Cure SMA, the leading organization dedicated to the treatment and cure of spinal muscular atrophy (SMA), recently provided an additional $445,000 grant toward a gene therapy for SMA at Nationwide Children’s Hospital.

Brian Kaspar, PhD, principal investigator in the Center for Gene Therapy at Nationwide Children’s, and his team have made promising strides toward therapies to treat SMA. This new award brings Cure SMA’s total funding for this program to $845,000: $745,000 for the CSF program and $100,000 for the systemic gene therapy program.

The number one genetic cause of death for infants, SMA is caused by a mutation in the survival motor neuron 1 gene (SMN1). Because of this mutation, the individual does not produce enough survival motor neuron (SMN) protein.

Advancing Therapeutic Approaches

Gene transfer may increase SMN levels by using a viral vector to deliver the SMN1 gene to affected cells. Dr. Kaspar’s laboratory discovered that adeno-associated virus serotype 9 (AAV9) had the unique ability to cross the blood brain barrier and the blood-cerebrospinal fluid barrier (CSF).

Dr. Kaspar and his team have studied two approaches for SMA therapy: an injection into a vein, a process known as systemic delivery which is currently in clinical trials, and delivery directly into the cerebrospinal spinal fluid (CSF), a process known as CSF-delivered gene therapy. The CSF-delivery project in SMA is a translational funding initiative to the Kaspar Lab at Nationwide Children’s Hospital provided by a collaborative funding initiative by The National Institutes of Health-National Institute of Neurological Disorders and Stroke and Cure SMA.

“We are excited about the milestones that have been reached thus far with Cure SMA funding, and look forward to seeing progression of the gene therapeutic program with our new round of funding to Dr. Kaspar.

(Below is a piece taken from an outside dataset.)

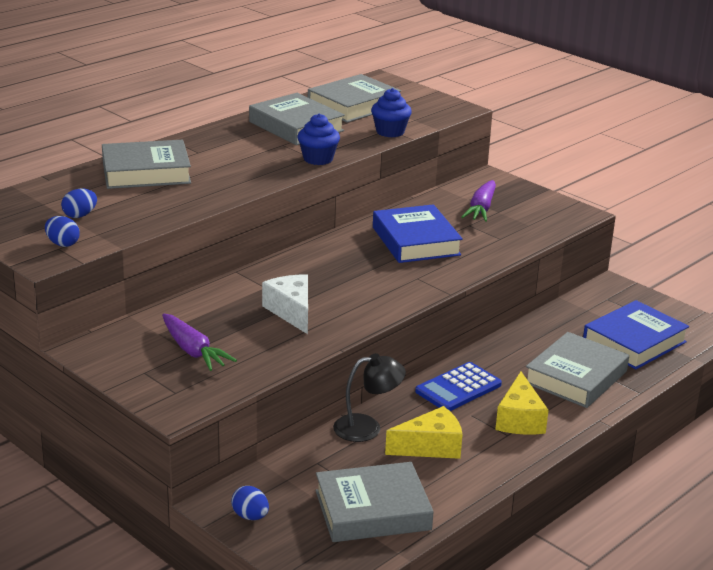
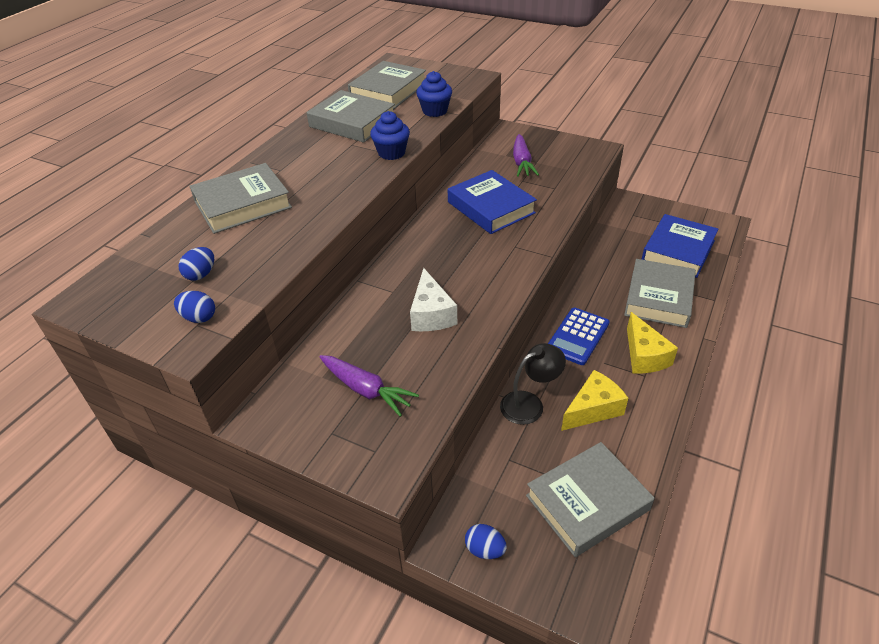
camera: 15 degrees left, 15 degrees up
white cheese [262,274,308,334] -> white cheese turned 150 degrees counterclockwise [410,268,457,331]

There is great potential for CSF-delivered gene therapy to be further advanced for patients with SMA,” said Jill Jarecki, PhD, research director, Cure SMA.

The new funding will now support regulatory filings with the FDA to begin a new clinical trial, studies to define dosing levels for a clinical trial focused on CSF-delivered gene therapy, and support screening potential patients for the trial and evaluating their responses to the therapy.

“We are excited about our progress to advance a CSF route of delivery to human clinical trials for SMA and we are grateful for the continued support from Cure SMA,” said Dr. Kaspar. “We were able to demonstrate remarkable survival rates with normal motor functions in our SMA animal models, and found significant targeting of motor neurons throughout the brain and spinal cord,” Dr. Kaspar explained. These results were published in a November 2014 article in Molecular Therapy, prompting the additional funding support from Cure SMA.

Advancing Treatment for the Entire Community

“A critical long-term goal of the Cure SMA drug discovery approach is to help identify treatments for SMA patients of every age, disease type, and stage. One of the most compelling aspects of CSF-delivered gene therapy is the promise it shows for reducing the amount of drug required for larger and older patients. This could eventually make the treatment accessible to a wider population,” said Dr. Jarecki.

The technology for both systemic and CSF-delivered gene therapy has been licensed to AveXis, a clinical stage biotechnology company.

Beginning in 2010, Cure SMA made a series of grants to Dr. Kaspar to study gene therapy, also called gene transfer. Using the data generated with Cure SMA funding on the CSF-delivery of the drug, Dr. Kaspar and his team were able to secure a $4 million grant from NINDS in 2013, to develop this delivery approach for human clinical trials in SMA.

Cure SMA would like to thank all those who have contributed funding for this particular program, including special gifts from The Michael and Chandra Rudd Foundation, The Miller McNeil Woodruff Foundation, and The Jacob Isaac Rappoport Foundation.